In 1481, Louis XI began to abolish the bow and the lance in France, in so far as they applied to effective warfare. The first fire-arms had already appeared a century before, and though the coulevrines and canons à main were hardly efficient weapons, when compared with those of to-day, they were far more effective than the bow and arrow at a distance, or the javelin, the pike and the lance near at hand. Then developed the arquebuse , literally a hand-cannon, clumsy and none too sure of aim, but a fearful death-dealer if it happened to hit.

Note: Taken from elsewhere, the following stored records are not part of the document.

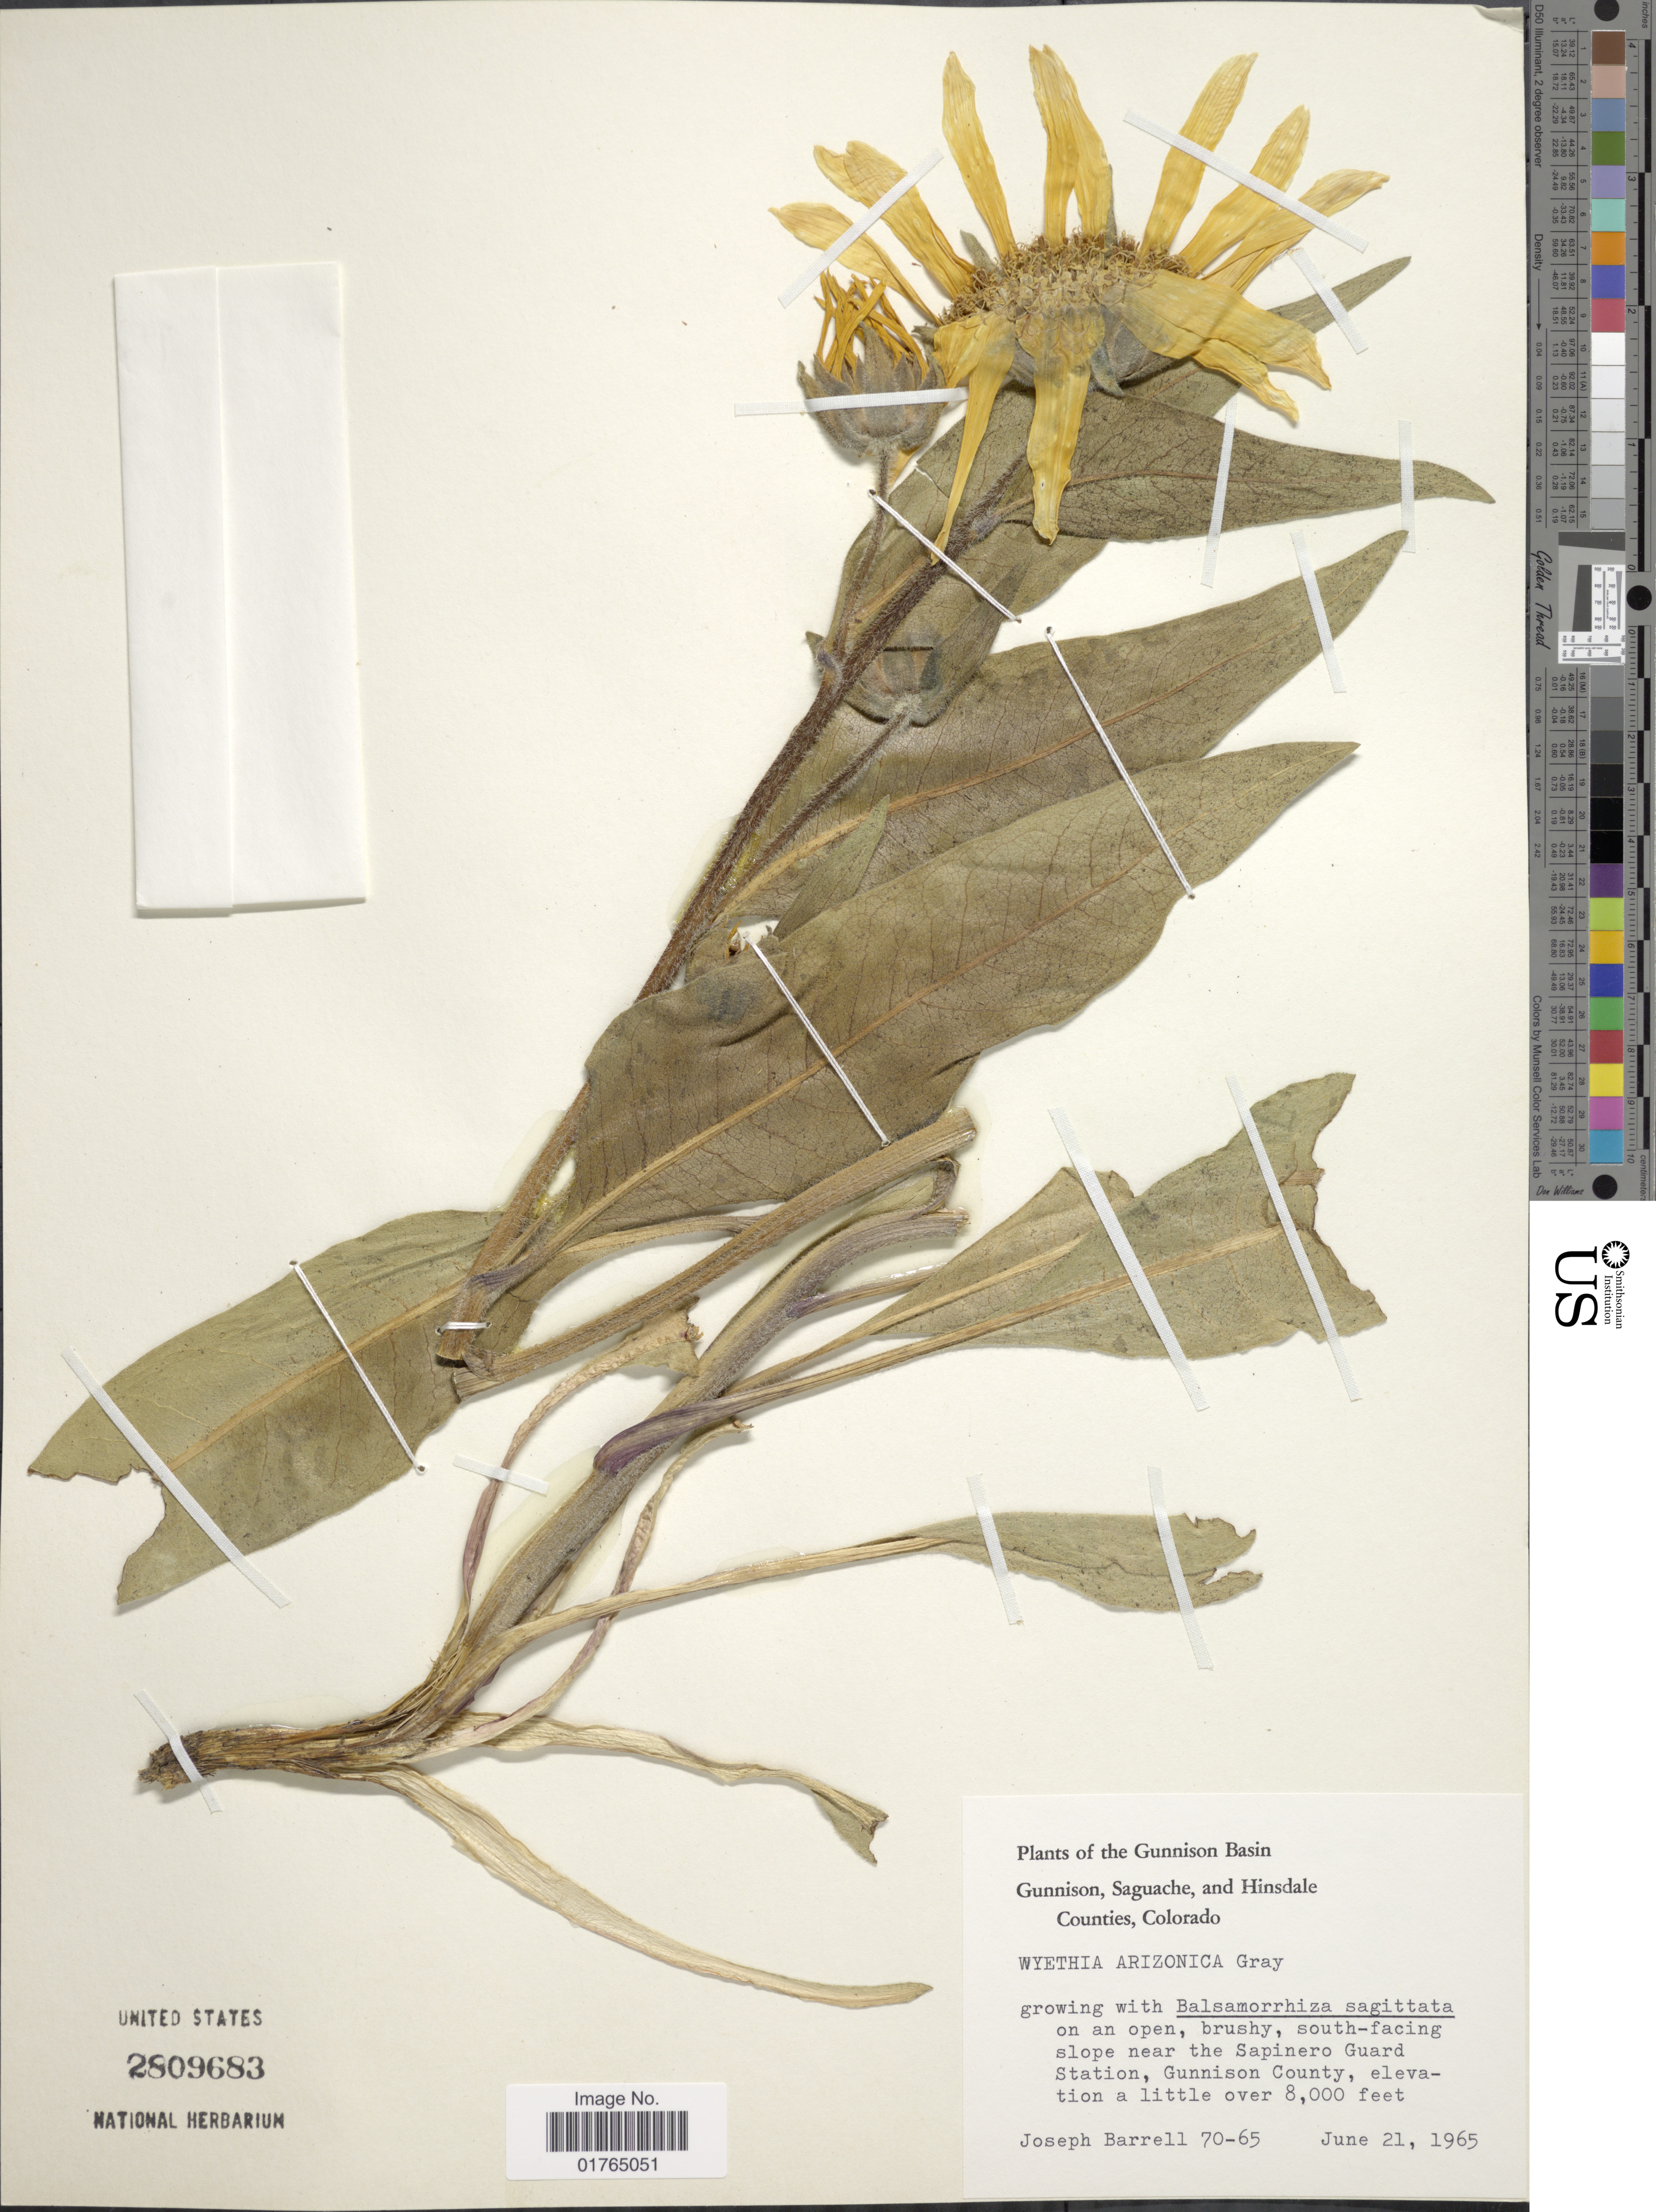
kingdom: Plantae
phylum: Tracheophyta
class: Magnoliopsida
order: Asterales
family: Asteraceae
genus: Wyethia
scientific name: Wyethia arizonica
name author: A. Gray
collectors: J. Barrell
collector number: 70-65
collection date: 1965-06-21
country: United States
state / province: Colorado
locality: Gunnison Basin, Gunnison, Saguache, and Hinsdale Counties, near the Sapinero Guard Station, Gunnison County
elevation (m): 2438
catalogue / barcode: US 2809683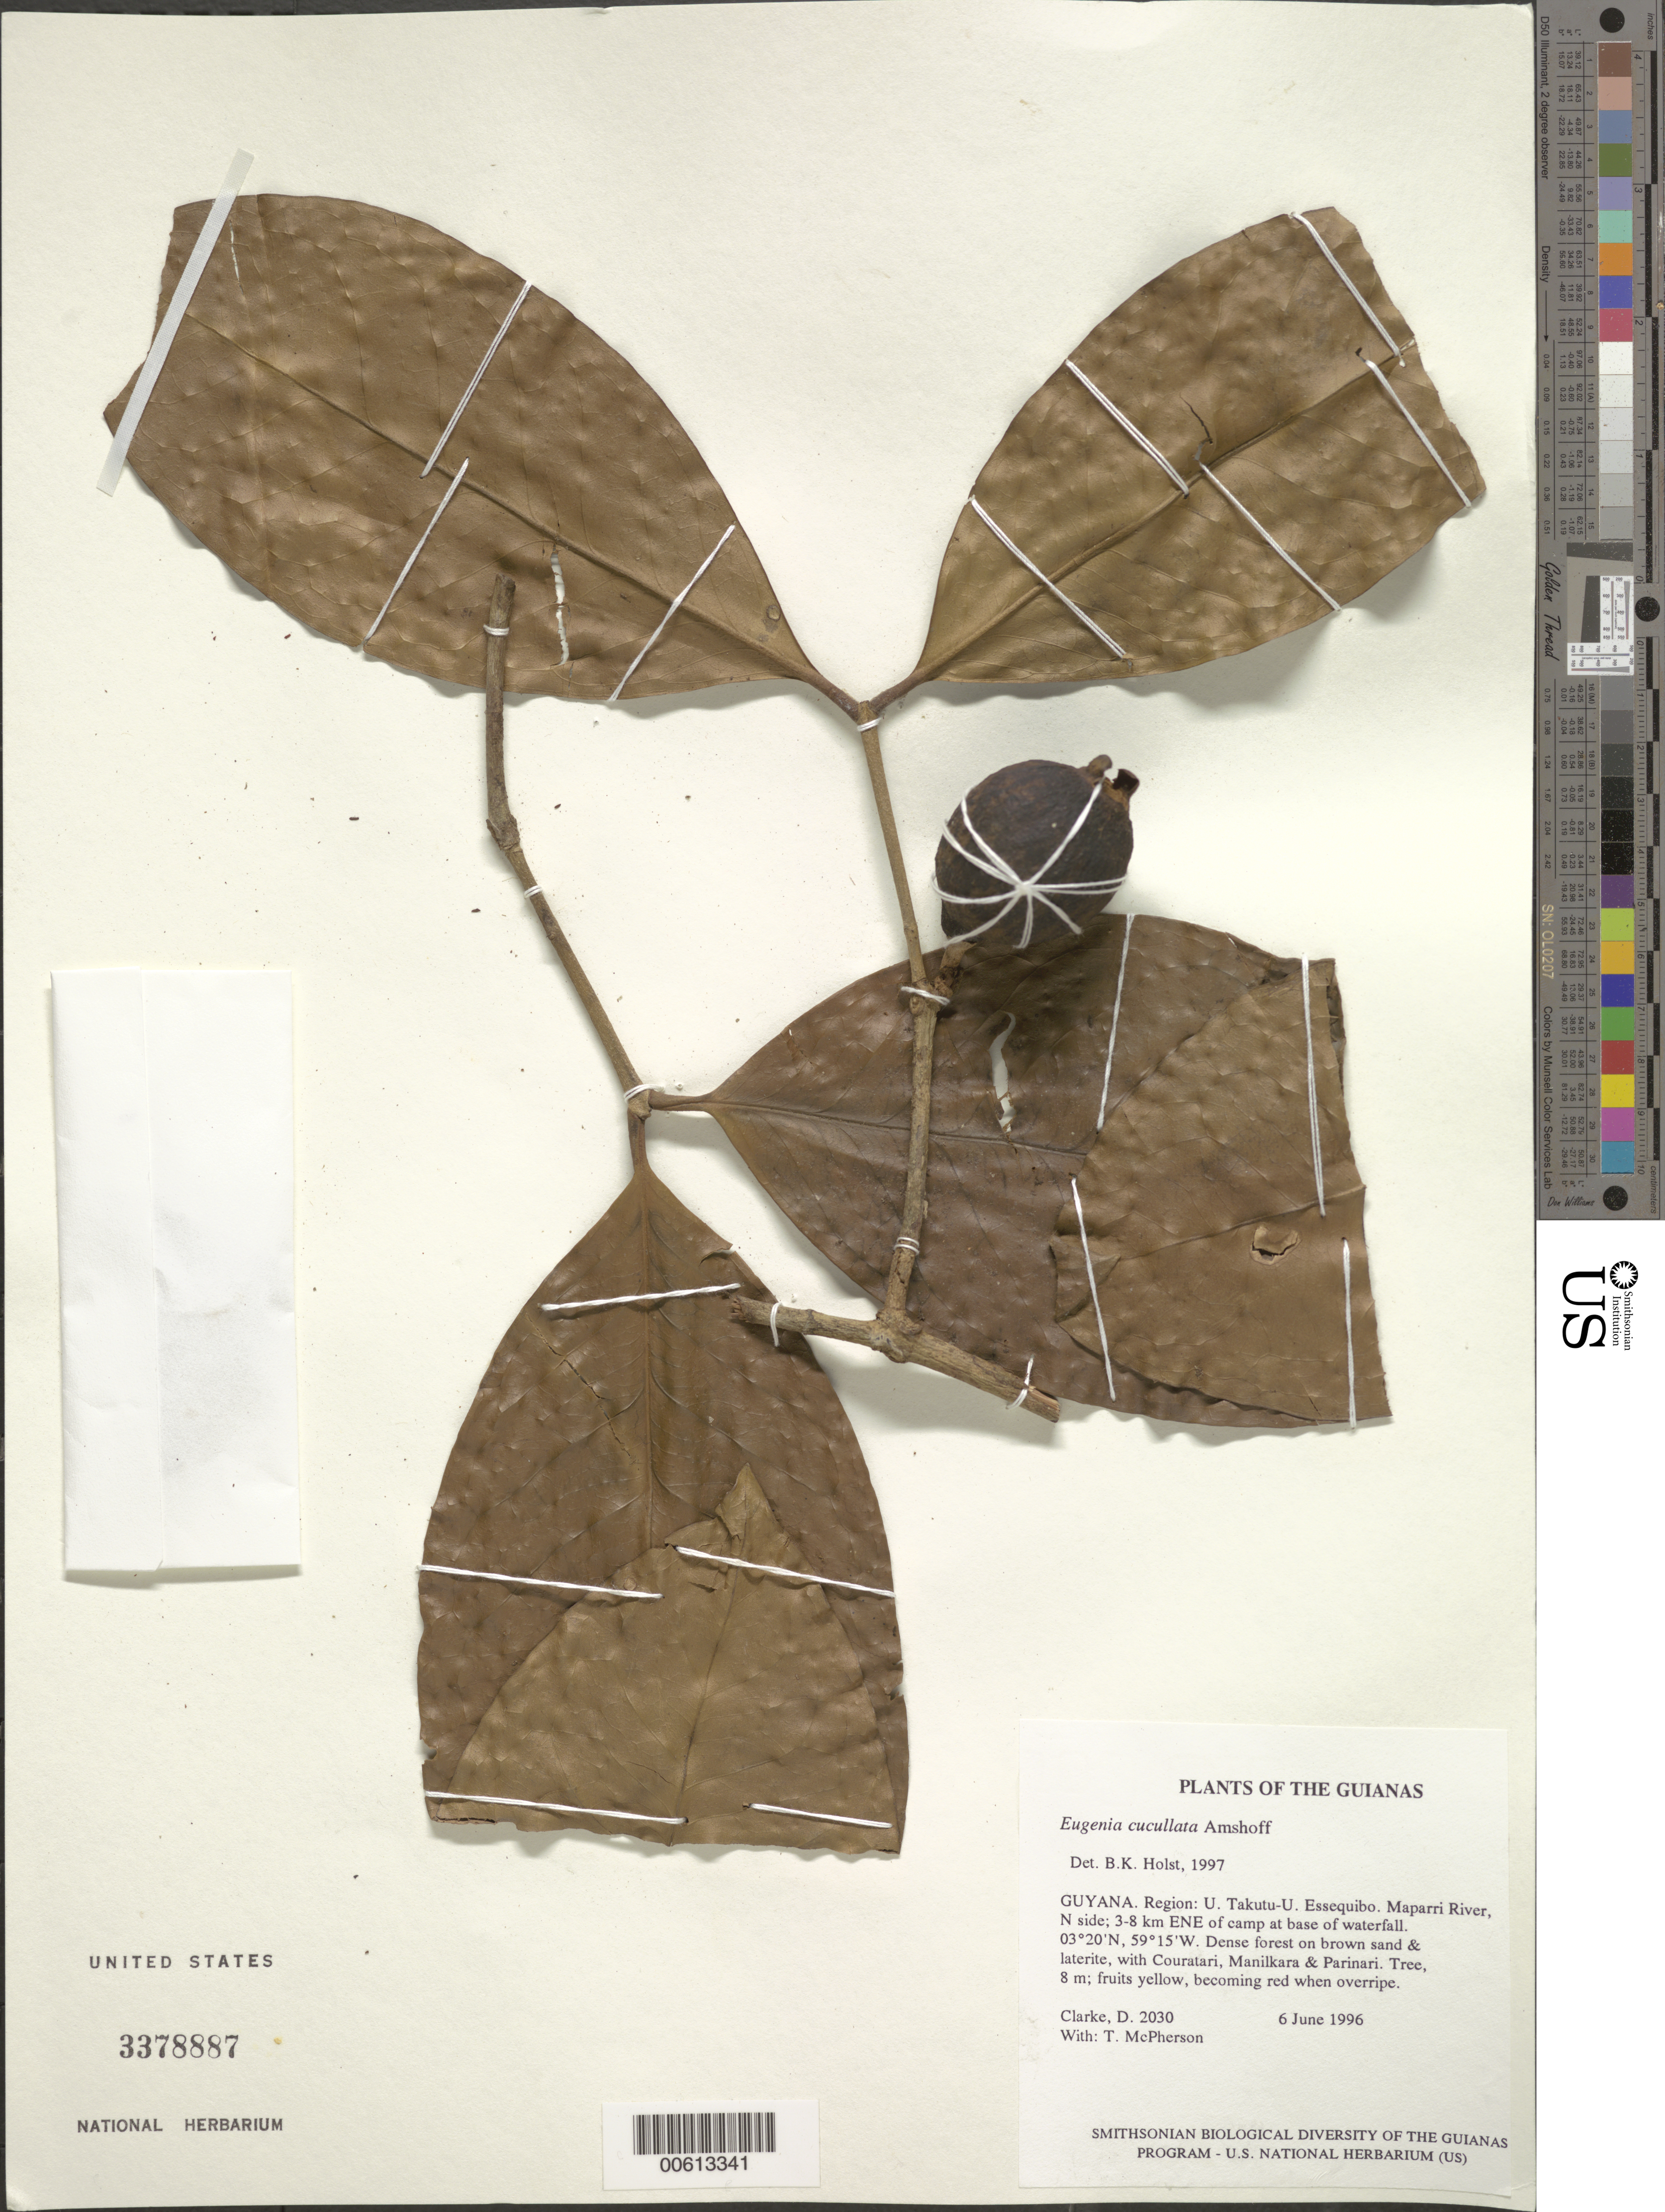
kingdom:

The feudal lords, the seigneurs and other nobles, had the right of levying taxes upon their followers. These taxes, or impôts , took varying forms; such as the obligation to grind their corn at the mills of the seigneur, paying a heavy proportion of the product therefor; to press their grapes at his wine-press, and bake their bread in his ovens. At Montauban, in the Garonne, one of these old seigneurial flour mills may still be seen. The seigneurs were not ostensibly “in trade,” but their control of the little affairs of the butcher, the baker, and the candlestick-maker virtually made them so.

More definite taxes – demanded in cash when the peasants could pay, otherwise in kind – were the seigneurial taxes on fires; on the right of trade (the sale of wine, bread or meat); the vingtaine , whereby the peasant gave up a twentieth of his produce to the seigneur; and such oddities as a tax on the first kiss of the newly married; bardage, a sort of turnpike road duty for the privilege of singing certain songs; and on all manner of foolish fancies.

After the taxation by the seigneurs there came that by the clerics, who claimed their “ecclesiastical tenth,” a tax which was levied in France just previous to the Revolution with more severity, even, than in Italy.

Finally the people rose, and the French peasants delivered themselves all over the land to a riot of evil, as much an unlicensed tyranny as was the oppression of their feudal lords. One may thus realize the means which planted feudal France with great fortresses, châteaux and country houses, and the motives which caused their destruction to so large an extent.

It was the tyranny of the master and the cruelty of the servant that finally culminated in the Revolution. Not only the petty seigneurs had been the oppressors, but the Crown, represented by the figurehead of the Bourbon king in his capital, put the pressure on the peasant folk still harder by releasing it on the nobles. The tax on the people, that great, vague, non-moving mass of the population, has ever produced the greatest revenue in France, as, presumably, it has elsewhere. In the days before the Revolution it was le peuple who paid, and it was the people who paid the enormous Franco-German war indemnity in 1871.

The feudality in France, in its oppressive sense, died long years before the Revolution, but the aristocracy still lives in spite of the efforts of the Assembly to crush it – the Assembly and the mob who sang:

“Ah! ça ira, ça ira, ça ira,
Les aristocrates à la lanterne!
Ah! ça ira, ça ira, ça ira,
Les aristocrates on les pendra!”

And the French noblesse of to-day, the proud old French aristocracy, is not, on the whole, as bad as it has frequently been painted. They may, in the majority, be royalists, may be even Bonapartists, or Orléanists, instead of republicans, but surely there’s no harm in that in these days when certain political parties look upon socialists as anarchists and free-traders as communists.